So if I'm a bad actor that wants to intentionally DoS random memcgs on
the system I can:

mount -t tmpfs -o memcg=/sys/fs/cgroup/unified/memcg-to-dos tmpfs /mnt/tmpfs
cat /dev/random > /mnt/tmpfs

That will reliably DoS the container. But we only allow you to mount
with memcg=/sys/fs/cgroup/unified/memcg-to-dos if you're able to enter
that memcg, so I can just do:

echo $$ > /sys/fs/cgroup/unified/memcg-to-dos/cgroup.procs
allocate_infinited_memory()

So we haven't added an attack vector really. More reasonably a sys
admin will set up a tmpfs mount with
memcg=/sys/fs/cgroup/unified/shared-memory-owner, and set the limit of
the shared-memory-owner to be big enough to handle the tasks running
in that memcg _and_ all the shared memory. The sys admin can also
limit the tmpfs with the size= option to limit the total size of the
shared memory.
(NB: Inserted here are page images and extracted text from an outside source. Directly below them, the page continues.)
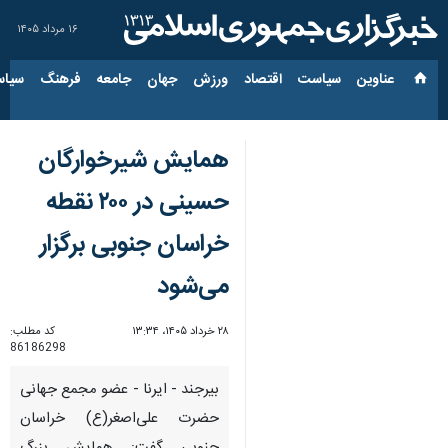
۱۶ مرداد ۱۴۰۵
عناوین‌
سیاست
اقتصاد
ورزش
جهان
جامعه
فرهنگ
سیاس
همایش شیرخوارگان
حسینی در ۲۰۰ نقطه
خراسان جنوبی برگزار
می‌شود
۲۸ خرداد ۱۴۰۵، ۱۳:۳۴
کد مطلب:
86186298
بیرجند - ایرنا - عضو مجمع جهانی
حضرت علی‌اصغر(ع) خراسان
I think the sys admin could also set permissions on the
mount so only the users that share the memory can read/write, etc.

I'm sorry if this wasn't clear before and I'll take a good look at the
commit messages I'm writing and put as much info as possible in each.

As always thank you very much for your review and feedback.

> --
> Michal Hocko
> SUSE Labs